We made it to the blacktop heading into town without incident, and I called my brother to warn him not to bother. Right now he’s getting drunk and watching movies with his friends. Lucky.

I got home, got changed and let my wife know what was going on. Then I went downstairs and fired up the computer.

Consigned to the nothingness that awaited me, I fired up eBay, expecting both of my auctions to have ended with no bidders. Again.

Instead, I was greeted with an alert that I had actually sold one of the things I had listed. It wasn’t for a lot of money, but I hadn’t expected to sell it. The day was looking up.

Next I logged into my ClickBank account expecting to see the same old zeros that usually greet me. Instead, I see the total $17.98. One of the AdWords campaigns I had thrown up on a whim last Wednesday had generated a sale. Awesome!
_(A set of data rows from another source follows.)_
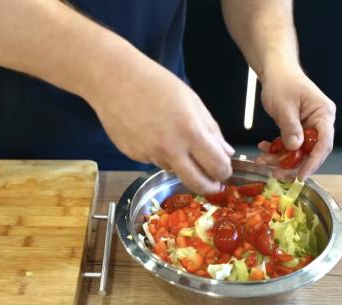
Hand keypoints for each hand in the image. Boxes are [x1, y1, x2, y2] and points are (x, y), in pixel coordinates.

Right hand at [86, 60, 233, 193]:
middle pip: (196, 182)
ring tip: (171, 137)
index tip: (225, 172)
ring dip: (180, 163)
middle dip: (208, 186)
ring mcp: (150, 154)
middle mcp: (170, 148)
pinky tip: (152, 133)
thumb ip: (211, 130)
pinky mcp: (134, 156)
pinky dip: (159, 153)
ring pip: (174, 169)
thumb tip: (226, 152)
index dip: (224, 172)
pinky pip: (154, 161)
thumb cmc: (155, 83)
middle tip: (212, 184)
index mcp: (190, 131)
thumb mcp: (192, 101)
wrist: (115, 80)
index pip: (216, 165)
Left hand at [256, 65, 335, 179]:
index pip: (323, 143)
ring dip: (281, 158)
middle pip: (312, 151)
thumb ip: (290, 127)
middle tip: (278, 174)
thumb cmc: (282, 82)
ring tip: (264, 161)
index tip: (301, 175)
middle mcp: (320, 122)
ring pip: (298, 150)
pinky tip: (264, 148)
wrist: (275, 71)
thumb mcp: (284, 106)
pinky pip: (290, 144)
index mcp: (324, 114)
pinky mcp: (298, 128)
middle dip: (294, 164)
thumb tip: (294, 148)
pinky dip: (277, 149)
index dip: (313, 162)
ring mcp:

I know this has been a long post, but it does have a point. The saying that “It’s always darkest before the dawn” has never really meant much to me. However, considering how this weekend went for me, it does ring true.

I’ve passed through the long dark night of the soul, and come out the other side stronger for the ordeal. Now that I have results in my marketing efforts, I’m doubly determined to get better at it and make a living at it.

Three good things have happened to me today:

1) I was specifically told not to come to work.

2) I made a sale on an eBay auction.

3) I made a sale using Adsense.

Events, both good and bad, seem to come in threes. I intend on making this streak last as long as possible. Persistence is the key.

The best advice I have been given personally is from Ruck, in his response to me in the comments to one of his recent posts: Keep on keepin’ on.

And that’s exactly what I plan to do.